We shrunk our Javascript monorepo git size

Git delta/compression issue & fixes

  • Discussion centers on Git grouping files for delta compression using a hash of the last 16 bytes of the path, not just filename.
  • In large JS monorepos with many similarly named paths (e.g., numerous .../CHANGELOG.*), different files collide into the same hash bucket.
  • This leads Git to compute deltas between unrelated files, blowing up pack size when those files are large and frequently changed.
  • New options in a Microsoft Git fork (--full-name-hash, later superseded by a path-walk API / --path-walk) address this by using full paths and better grouping.
  • Commenters emphasize that simply increasing window size is a workaround with huge memory cost; proper path-based grouping is the real fix.

Effects on other repos & local optimization

  • Users report large real-world gains running aggressive git repack with bigger windows and/or path-walk, shrinking multi‑GB repos by more than half.
  • Concern raised that GitHub and other hosts may not run such heavy repacks routinely, so remote clones can remain inflated even if local clones are optimized.

Git history cleanup & binaries

  • Thread briefly revisits classic advice for large blobs: remove binary history with tools like filter-branch, BFG, or git-filter-repo, and use Git LFS for binaries.
  • Distinction made between single large binaries (less harmful) and small but frequently changing binaries (much worse for repo size).

Monorepos vs many repos

  • Some argue this is an avoidable, self‑inflicted monorepo problem (thousands of packages in one repo).
  • Others counter that multiple repos introduce painful cross‑repo versioning and atomic-change issues; tooling complexity is the lesser evil.
  • Examples from large organizations are cited on both sides, with no clear consensus.

Azure DevOps, Teams, and internal tooling

  • Surprise that Azure DevOps is heavily used internally; several detailed complaints about its UX, reliability, security limitations, and slower feature development vs GitHub.
  • Mixed views on Office web apps and Teams: some praise complex cross‑platform collaboration; others report severe bugs, performance issues, and configuration fragility.

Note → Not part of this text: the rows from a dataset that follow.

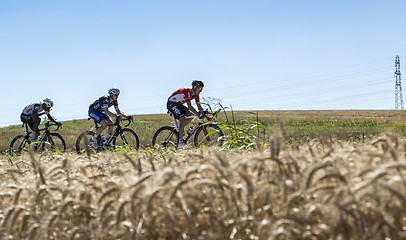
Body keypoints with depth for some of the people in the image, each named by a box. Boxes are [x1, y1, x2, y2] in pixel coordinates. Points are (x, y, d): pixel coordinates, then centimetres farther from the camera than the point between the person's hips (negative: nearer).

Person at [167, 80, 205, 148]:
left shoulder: (196, 95, -3)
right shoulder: (187, 92, -29)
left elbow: (199, 107, -1)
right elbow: (189, 106, -36)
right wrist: (198, 114, -42)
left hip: (179, 104, 9)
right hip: (171, 103, -9)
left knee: (191, 115, -6)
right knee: (183, 119, -24)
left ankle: (180, 129, 7)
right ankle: (180, 142, -30)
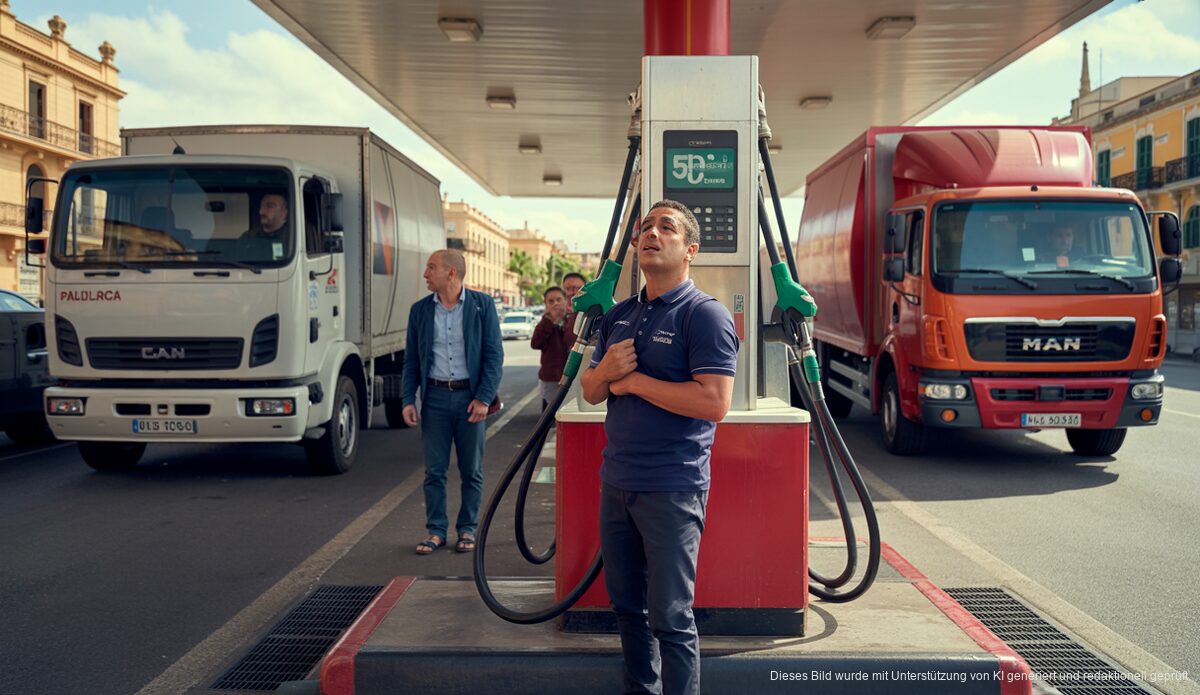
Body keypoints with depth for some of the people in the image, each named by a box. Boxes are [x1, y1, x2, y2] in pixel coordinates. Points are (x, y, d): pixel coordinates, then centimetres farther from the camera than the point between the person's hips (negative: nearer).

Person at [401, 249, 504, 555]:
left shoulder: (482, 304, -1)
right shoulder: (420, 310, 7)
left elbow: (494, 355, -3)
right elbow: (412, 359, 10)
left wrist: (483, 398, -11)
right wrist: (408, 400, 1)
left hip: (470, 396, -2)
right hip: (435, 396, 2)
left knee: (471, 471, 6)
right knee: (434, 471, 4)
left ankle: (467, 529, 19)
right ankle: (436, 531, 15)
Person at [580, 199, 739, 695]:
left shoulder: (705, 314, -10)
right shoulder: (618, 316, 13)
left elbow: (714, 402, -21)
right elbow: (590, 392, 17)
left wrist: (634, 381, -14)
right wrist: (605, 371, -7)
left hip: (671, 490, -7)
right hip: (617, 482, 7)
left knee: (669, 616, -1)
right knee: (627, 604, 17)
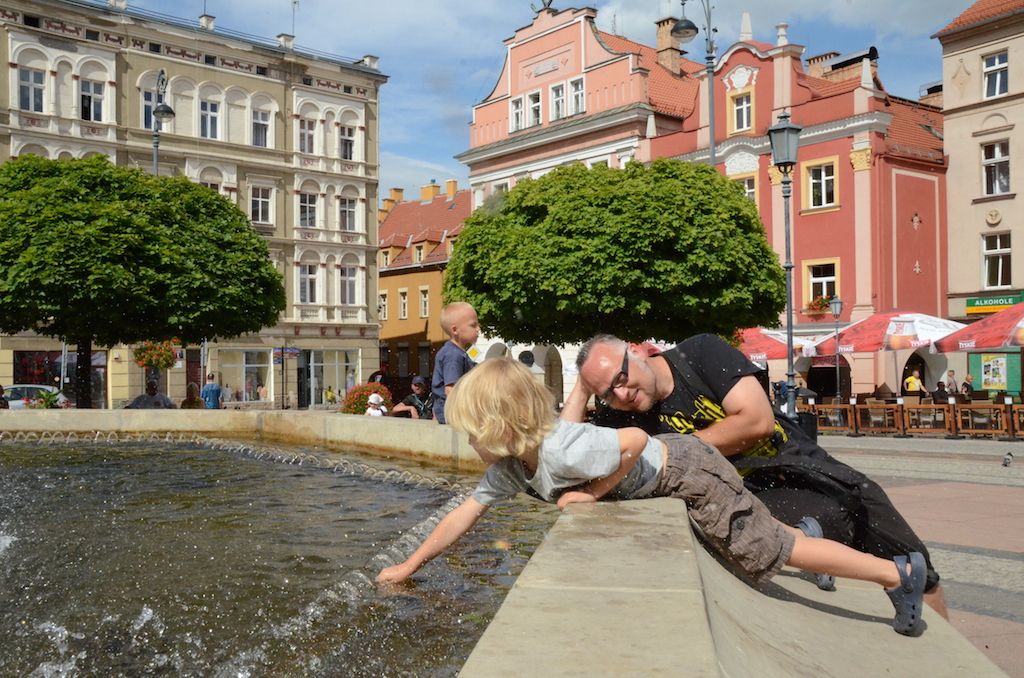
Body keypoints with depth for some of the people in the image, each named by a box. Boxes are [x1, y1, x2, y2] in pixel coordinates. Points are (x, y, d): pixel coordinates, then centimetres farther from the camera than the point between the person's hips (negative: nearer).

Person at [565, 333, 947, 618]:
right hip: (760, 497, -1)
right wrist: (581, 389, -14)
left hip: (814, 470, 1)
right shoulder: (623, 417, -7)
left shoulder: (700, 353, -13)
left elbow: (757, 420, -21)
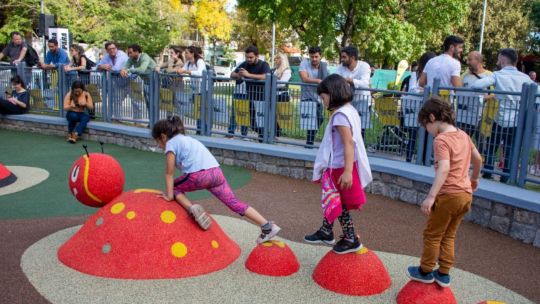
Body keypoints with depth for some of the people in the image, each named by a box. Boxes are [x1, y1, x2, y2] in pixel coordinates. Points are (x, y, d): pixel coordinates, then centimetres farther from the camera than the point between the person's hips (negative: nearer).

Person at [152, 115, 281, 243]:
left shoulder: (171, 143, 12)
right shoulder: (187, 139, 34)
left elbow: (169, 173, 9)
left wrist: (170, 195, 10)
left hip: (199, 174, -7)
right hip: (216, 172, 7)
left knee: (173, 186, 19)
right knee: (235, 203, 9)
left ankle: (192, 208, -5)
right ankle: (267, 226, 3)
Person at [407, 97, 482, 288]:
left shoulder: (441, 139, -16)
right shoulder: (463, 135, 9)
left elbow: (444, 168, -29)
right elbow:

Network, “Europe” remark & cloning

  • The “folks in Europe can’t clone” line sparks debate.
  • Many note European consumer connections are often very fast; problems are more about transatlantic latency, flaky VPN/corporate networks, or packet loss than raw bandwidth.
  • Some personal anecdotes describe huge repos timing out over high-latency or unreliable links.

Article style, wording, and tone

  • Several readers find the gifs and “color” distracting and wish for a clearer technical explanation.
  • Others help reconstruct and clarify the technical details via linked PRs and cover letters.
  • Thread includes side discussions and jokes about the title wording (“shrank/shrunk/shrunken/shrunked”) and other lighthearted quips.